Among young adults, the upward trend in antidepressant use declined by 24.3% in the second year after the warnings, and psychotropic drug poisonings increased by 33.7%, a statistically significant change for both male and female patients.
Among adults, to whom the warnings were not directed, antidepressant use decreased by 14.5% in the second year after the warnings.
The study by Yu et al. is the first to show that suicide attempts actually increased after the FDA warnings. The authors suggest that the increase in suicide attempts might be a consequence of undertreating mood disorders, since antidepressant use dropped simultaneously. The warnings and related media attention may have led to these unintended consequences, since media reports can sometimes be oversimplified.
C-reactive protein, or CRP, is a protein found in blood plasma, the levels of which rise in response to inflammation. In a recent study, levels of CRP were able to predict which of two antidepressants a patient was more likely to respond to.

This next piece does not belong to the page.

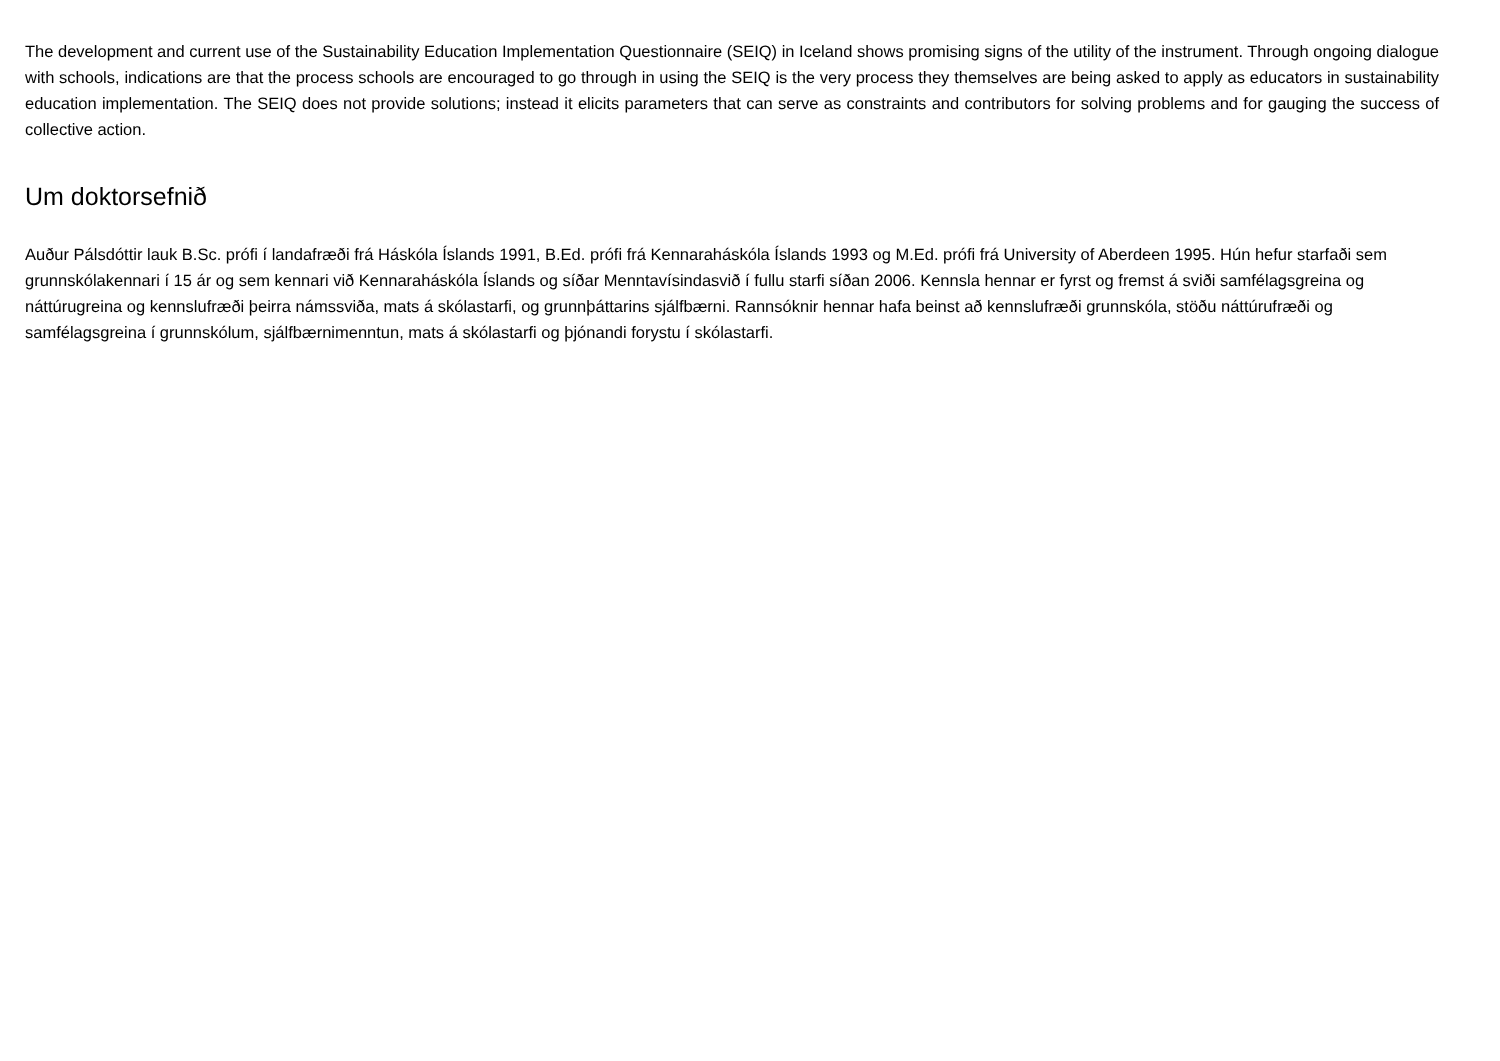The development and current use of the Sustainability Education Implementation Questionnaire (SEIQ) in Iceland shows promising signs of the utility of the instrument. Through ongoing dialogue with schools, indications are that the process schools are encouraged to go through in using the SEIQ is the very process they themselves are being asked to apply as educators in sustainability education implementation. The SEIQ does not provide solutions; instead it elicits parameters that can serve as constraints and contributors for solving problems and for gauging the success of collective action.
Um doktorsefnið
Auður Pálsdóttir lauk B.Sc. prófi í landafræði frá Háskóla Íslands 1991, B.Ed. prófi frá Kennaraháskóla Íslands 1993 og M.Ed. prófi frá University of Aberdeen 1995. Hún hefur starfaði sem grunnskólakennari í 15 ár og sem kennari við Kennaraháskóla Íslands og síðar Menntavísindasvið í fullu starfi síðan 2006. Kennsla hennar er fyrst og fremst á sviði samfélagsgreina og náttúrugreina og kennslufræði þeirra námssviða, mats á skólastarfi, og grunnþáttarins sjálfbærni. Rannsóknir hennar hafa beinst að kennslufræði grunnskóla, stöðu náttúrufræði og samfélagsgreina í grunnskólum, sjálfbærnimenntun, mats á skólastarfi og þjónandi forystu í skólastarfi.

The 2014 article by Rudolph Uher et al. in the American Journal of Psychiatry reported that low levels of CRP (<1 mg/L) predicted a good response to the selective serotonin reuptake inhibitor (SSRI) escitalopram (Lexapro) while higher levels of CRP predicted a good response to the tricyclic antidepressant nortriptyline, a blocker of norepinephrine reuptake.
The research was part of the Genome-Based Therapeutic Drugs for Depression (GENDEP) study, a multicenter open-label randomized clinical trial. CRP was measured in the blood of 241 adult men and women with major depressive disorder. In the article the researchers say that CRP and its interaction with medication explained more than 10% of the individual variance in response to the two antidepressants.
If these findings can be replicated with these and similarly acting drugs, it would be a very large step in the direction of personalized medicine and the ability to predict individual response to medications.